Step 4: Select your metrics
Finally, choose which aspects of the responses to evaluate. All metrics are enabled by default—uncheck any that don't apply to your use case.
- Answer relevancy: Does the response actually address the question? A model that gives accurate but off-topic answers scores low here.
- Bias detection: Flags responses containing gender, racial, political, or other forms of bias. Essential for user-facing applications.
- Toxicity detection: Catches harmful, offensive, or inappropriate language. Turn this on for any model that interacts with users.
- Faithfulness: When given context (like in RAG), does the model stick to that context or make things up? Critical for knowledge-based applications.
- Hallucination detection: Identifies fabricated facts or unsupported claims. Even without explicit context, this catches models that confidently state false information.
- Contextual relevancy: For RAG systems: is the retrieved context actually relevant to the question? Poor retrieval means poor answers.
Running the experiment
Click Start Eval to begin. The experiment will show up immediately in your experiments list with a "Running" status. Depending on your dataset size and the models involved, evaluation can take anywhere from seconds to several minutes.
You can navigate away while the experiment runs—it continues in the background. When it completes, the status changes to "Completed" and you can view the results.
Understanding your results
Click into any completed experiment to see the details. You'll find:
- Overall scores: Aggregate metrics across all prompts. A quick health check of model performance.
- Per-prompt breakdown: Drill into individual test cases to see exactly where the model succeeded or struggled.
- Configuration details: What model, dataset, and judge were used. Helpful when comparing experiments later.
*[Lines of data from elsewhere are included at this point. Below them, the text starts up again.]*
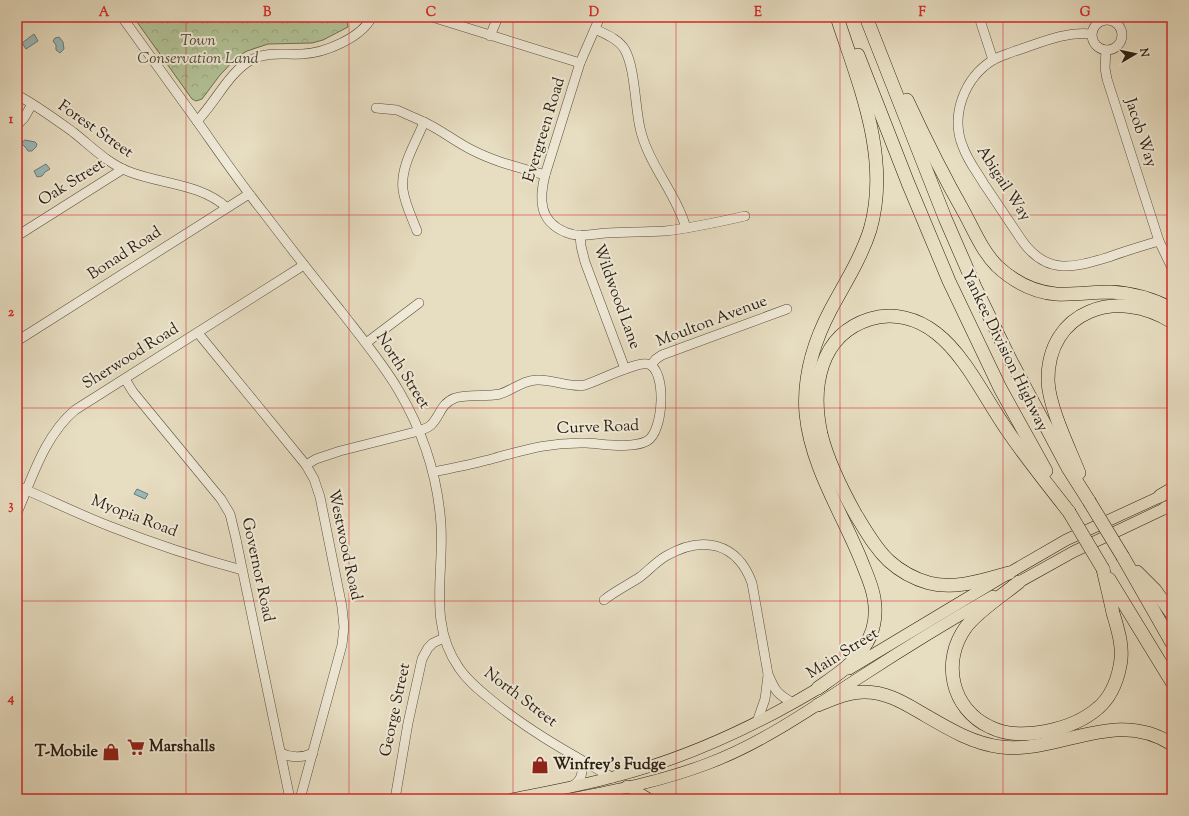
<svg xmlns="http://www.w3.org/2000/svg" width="1189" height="816" viewBox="0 0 1189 816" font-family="'Sorts Mill Goudy',serif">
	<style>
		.park { fill: url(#park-crowns); stroke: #6e7052 }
		.water { fill: #9ababc; stroke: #6d7b77 }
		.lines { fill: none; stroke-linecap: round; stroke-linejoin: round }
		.minor-casing { stroke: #584d3c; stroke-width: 10 }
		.major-casing { stroke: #291d0f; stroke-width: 12 }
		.highway-casing { stroke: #291d0f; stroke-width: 14 }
		.minor { stroke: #efe9d7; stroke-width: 9 }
		.major { stroke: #e7ddc1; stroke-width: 11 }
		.highway { stroke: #e7ddc1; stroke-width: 13 }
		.highway-bridge-casing { stroke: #291d0f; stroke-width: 14; stroke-linecap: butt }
		.highway-bridge { stroke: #e7ddc1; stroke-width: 13 }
		.grid { fill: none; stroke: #d62828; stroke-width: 1; stroke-opacity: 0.55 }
		.labels { text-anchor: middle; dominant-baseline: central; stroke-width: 4; stroke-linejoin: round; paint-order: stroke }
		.park-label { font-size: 16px; font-style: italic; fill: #524f38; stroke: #efe9d7 }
		.street-label { font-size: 16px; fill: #291d0f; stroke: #efe9d7 }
		.poi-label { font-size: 16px; font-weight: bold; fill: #291d0f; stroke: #efe9d7; text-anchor: start }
		.neatline { fill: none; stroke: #d62828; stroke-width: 1.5 }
		.grid-label { font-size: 13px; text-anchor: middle; font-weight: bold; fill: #d62828 }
	</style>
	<defs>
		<pattern id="park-crowns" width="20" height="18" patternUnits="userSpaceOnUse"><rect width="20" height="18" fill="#b2c296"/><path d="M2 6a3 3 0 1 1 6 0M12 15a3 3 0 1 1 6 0" fill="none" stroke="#99a680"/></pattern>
	</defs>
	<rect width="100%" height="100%" fill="#e7ddc1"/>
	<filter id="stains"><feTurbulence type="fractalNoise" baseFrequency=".005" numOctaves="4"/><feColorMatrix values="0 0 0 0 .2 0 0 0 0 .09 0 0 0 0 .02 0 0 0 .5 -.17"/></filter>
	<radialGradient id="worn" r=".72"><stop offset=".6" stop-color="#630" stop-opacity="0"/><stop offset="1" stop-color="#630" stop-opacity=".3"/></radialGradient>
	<path class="park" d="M144,17H346L348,27L323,40L312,43L268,44L247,51L238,56L220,75L202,99L196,101L192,99L137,22Z"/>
	<g class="water">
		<path d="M34,34L38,41L26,49L22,43Z"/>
		<path d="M59,37L63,42L64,49L60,53L56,50V45L53,41L55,38Z"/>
		<path d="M25,140L35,142L37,144L36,147L32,151H28L26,148L22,144V142Z"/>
		<path d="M46,164L50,169L45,172L42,176L37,177L34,171Z"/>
		<path d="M137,489L148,494L145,499L134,494Z"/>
	</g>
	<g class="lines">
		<g class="minor-casing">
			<g id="minor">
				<path d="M122,17C147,52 172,86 197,121C219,152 240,183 264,213C289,246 314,278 340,310C360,336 382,362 399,391C423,432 438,478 441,525C444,575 428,624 459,668C467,680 478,689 489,698C527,730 571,754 613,778"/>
				<path d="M432,17L580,63"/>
				<path d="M600,17L580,63L545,175C539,199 539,221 565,232C578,238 593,234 607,233C626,232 645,232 665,231C692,228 719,222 745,216"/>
				<path d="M979,17L993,60"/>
				<circle cx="1107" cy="35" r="15"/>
				<path d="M595,29C605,34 619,39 625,50C635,68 635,106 640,128C648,164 676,193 686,228"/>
				<path d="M1091,34C1065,31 1040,43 1015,51C1008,54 1000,56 993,60C964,78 950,116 963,147C968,161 977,172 984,184C997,203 1010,223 1023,242C1048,276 1075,267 1109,257C1125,251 1142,246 1159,241"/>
				<path d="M490,36L498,17"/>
				<path d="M1106,50L1105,68L1107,79L1159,241L1172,268"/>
				<path d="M17,95C36,105 55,119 73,132C91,146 108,164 130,172C161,184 201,184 226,207"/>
				<path d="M376,108L397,110L424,122"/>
				<path d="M197,121C215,103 229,72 251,60C268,51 284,55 302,54C325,53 361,38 372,17"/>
				<path d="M17,125L24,118L32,104"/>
				<path d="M417,231C412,218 405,204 403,190C400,166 416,143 424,122C441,130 456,142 472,150C495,162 521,168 545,175"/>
				<path d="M580,235L581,246L585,262L625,369"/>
				<path d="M17,236L123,169"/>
				<path d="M198,333L306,465L314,479L320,497L342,607L344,627L342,645L300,799"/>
				<path d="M17,341L249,194"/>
				<path d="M366,343L419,303"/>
				<path d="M651,365L656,359L662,355L787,309"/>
				<path d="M125,379L133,392L221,499L230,514L236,539L290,799"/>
				<path d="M306,465L316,459L340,451L419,431C423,429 428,428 431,425C441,415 440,404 455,398C470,394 486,397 500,394C513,390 523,380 537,380C552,379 571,388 585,385C598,381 637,361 648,364C667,369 664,432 647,441C632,449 604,444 587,443C552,442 528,449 495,458C474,464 453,468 433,472"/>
				<path d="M17,486C48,499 78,514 109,526C152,543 197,558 242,570"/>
				<path d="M17,513C32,478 45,435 75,410L304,265"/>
				<path d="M604,600C615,591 628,585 640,577C649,570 656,562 666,556C702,535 737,542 752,583L768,674C775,691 777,694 793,703"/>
				<path d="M757,722L765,699L768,675"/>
				<path d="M281,753C291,758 302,758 313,753"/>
				<path d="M572,786C584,780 585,766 576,757"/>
				<path d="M395,799L408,723L422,659L428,648L433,643L444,638"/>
			</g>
		</g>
		<g class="major-casing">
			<g id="major">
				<path d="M1012,586L1073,552L1172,505"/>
				<path d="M849,669L1009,573L1066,540L1168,493"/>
				<path d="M627,786L649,799"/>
				<path d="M512,799C546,792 580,786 613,777C688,758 758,725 824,685"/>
				<path d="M570,799C617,790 662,781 707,764C763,743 812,708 862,676C905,648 949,621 993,596"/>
			</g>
		</g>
		<g class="highway-casing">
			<g id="highway">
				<path d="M866,17L945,218L975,287L1010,359L1068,468L1089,501"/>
				<path d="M858,55L908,183L949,281L1000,388L1046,471"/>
				<path d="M907,100C925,139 944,177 965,214C974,231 983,252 997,266C1013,281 1034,292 1056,294C1075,295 1093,292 1111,292C1133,293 1153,299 1172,309"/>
				<path d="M1079,473C1069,448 1049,407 1048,381C1047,310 1118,287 1172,322"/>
				<path d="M1160,496L1172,489"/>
				<path d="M1166,508L1172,506"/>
				<path d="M1123,557L1172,643"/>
				<path d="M1137,572L1155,590L1172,614"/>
				<path d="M1009,573C983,580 956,590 929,583C915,579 900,571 889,561C875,548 866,531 856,515C842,490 828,462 821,434C811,388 819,335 870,319C893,312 917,318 936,333C965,355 986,400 1007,430C1026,458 1048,485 1069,512"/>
				<path d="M1109,579L1172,682"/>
				<path d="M1019,582C1003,595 978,611 966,627C941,661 951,709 990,727C1020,742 1073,730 1098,708C1110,698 1117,681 1120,666C1124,648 1118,630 1113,613C1110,598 1106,583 1103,569"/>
				<path d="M818,688C835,676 853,665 864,647C874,633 877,615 874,598C872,585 866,573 861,560C842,513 811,466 806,414C803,378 814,341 831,309C845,283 861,258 870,230C891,158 859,85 837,17"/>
				<path d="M818,705C833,699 848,692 864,692C885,692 901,701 918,711C944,726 970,743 1001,747C1060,754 1114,707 1172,744"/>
			</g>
		</g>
		<use href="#minor" class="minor"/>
		<use href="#major" class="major"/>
		<use href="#highway" class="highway"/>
		<g class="highway-bridge-casing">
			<g id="highway-bridge">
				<path d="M1089,501L1123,557"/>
				<path d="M1069,512L1103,569"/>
			</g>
		</g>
		<use href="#highway-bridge" class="highway-bridge"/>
	</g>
	<path class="grid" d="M186,17V799M349,17V799M513,17V799M676,17V799M840,17V799M1003,17V799M17,215H1172M17,408H1172M17,601H1172"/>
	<defs>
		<g id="supermarket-bare" transform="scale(1.38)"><path d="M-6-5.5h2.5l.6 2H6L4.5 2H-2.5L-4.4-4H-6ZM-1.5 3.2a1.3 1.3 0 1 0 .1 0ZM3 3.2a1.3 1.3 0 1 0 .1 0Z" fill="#8f2418" stroke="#efe9d7" stroke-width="2.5" paint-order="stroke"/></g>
		<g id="shop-bare" transform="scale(1.38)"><path d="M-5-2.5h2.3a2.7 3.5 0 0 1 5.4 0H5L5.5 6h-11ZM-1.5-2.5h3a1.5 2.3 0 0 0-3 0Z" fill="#8f2418" stroke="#efe9d7" stroke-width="2.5" paint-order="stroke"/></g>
	</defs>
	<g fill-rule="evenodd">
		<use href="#supermarket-bare" x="136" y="747"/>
		<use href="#shop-bare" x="111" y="752"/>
		<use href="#shop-bare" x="540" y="765"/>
	</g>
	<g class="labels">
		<g class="park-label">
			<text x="198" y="41">Town<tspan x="198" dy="18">Conservation Land</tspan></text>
		</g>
		<g class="street-label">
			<text transform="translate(95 130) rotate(35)">Forest Street</text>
			<text transform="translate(545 130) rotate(-73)">Evergreen Road</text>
			<text transform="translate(1140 133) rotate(72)">Jacob Way</text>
			<text transform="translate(72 183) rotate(-32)">Oak Street</text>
			<text transform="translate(1003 184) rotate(57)">Abigail Way</text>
			<text transform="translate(125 254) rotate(-33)">Bonad Road</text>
			<text transform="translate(616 297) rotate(70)">Wildwood Lane</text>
			<text transform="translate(712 322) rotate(-21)">Moulton Avenue</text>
			<text transform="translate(1004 351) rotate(64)">Yankee Division Highway</text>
			<text transform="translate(131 357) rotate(-32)">Sherwood Road</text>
			<text transform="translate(402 371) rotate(58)">North Street</text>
			<text transform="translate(598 428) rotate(-2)">Curve Road</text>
			<text transform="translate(134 517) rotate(21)">Myopia Road</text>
			<text transform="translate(344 545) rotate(78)">Westwood Road</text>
			<text transform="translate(257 570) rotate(78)">Governor Road</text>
			<text transform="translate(843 654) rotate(-32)">Main Street</text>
			<text transform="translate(520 698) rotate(37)">North Street</text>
			<text transform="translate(396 710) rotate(-78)">George Street</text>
		</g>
		<g class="poi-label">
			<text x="149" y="747">Marshalls</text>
			<text x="98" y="752" text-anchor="end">T-Mobile</text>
			<text x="553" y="765">Winfrey's Fudge</text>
		</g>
	</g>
	<rect width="1189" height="816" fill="none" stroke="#e7ddc1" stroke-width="44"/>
	<g transform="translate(1135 54) rotate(81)" stroke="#efe9d7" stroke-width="3" paint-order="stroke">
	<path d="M0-3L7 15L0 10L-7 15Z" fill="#291d0f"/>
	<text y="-6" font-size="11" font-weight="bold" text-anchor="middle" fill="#291d0f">N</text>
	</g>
	<rect x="22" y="22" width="1145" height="772" class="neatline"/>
	<g class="grid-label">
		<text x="104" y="16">A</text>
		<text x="267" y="16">B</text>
		<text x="431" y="16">C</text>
		<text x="594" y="16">D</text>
		<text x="758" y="16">E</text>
		<text x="922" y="16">F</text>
		<text x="1085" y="16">G</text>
		<text x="11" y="123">1</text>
		<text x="11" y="316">2</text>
		<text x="11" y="509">3</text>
		<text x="11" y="702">4</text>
	</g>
	<rect width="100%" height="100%" filter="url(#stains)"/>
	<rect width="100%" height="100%" fill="url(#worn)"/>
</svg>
- Timestamps: When the experiment was created and completed. Track how long evaluations take.
Tracking progress over time
The Experiments tab includes a performance chart that plots your scores across all experiments. This is where patterns emerge: you can see if that prompt tweak actually helped, whether switching models improved quality, or if performance has been steadily declining.
Name your experiments descriptively (include the date, model version, or what you changed) so the chart tells a clear story.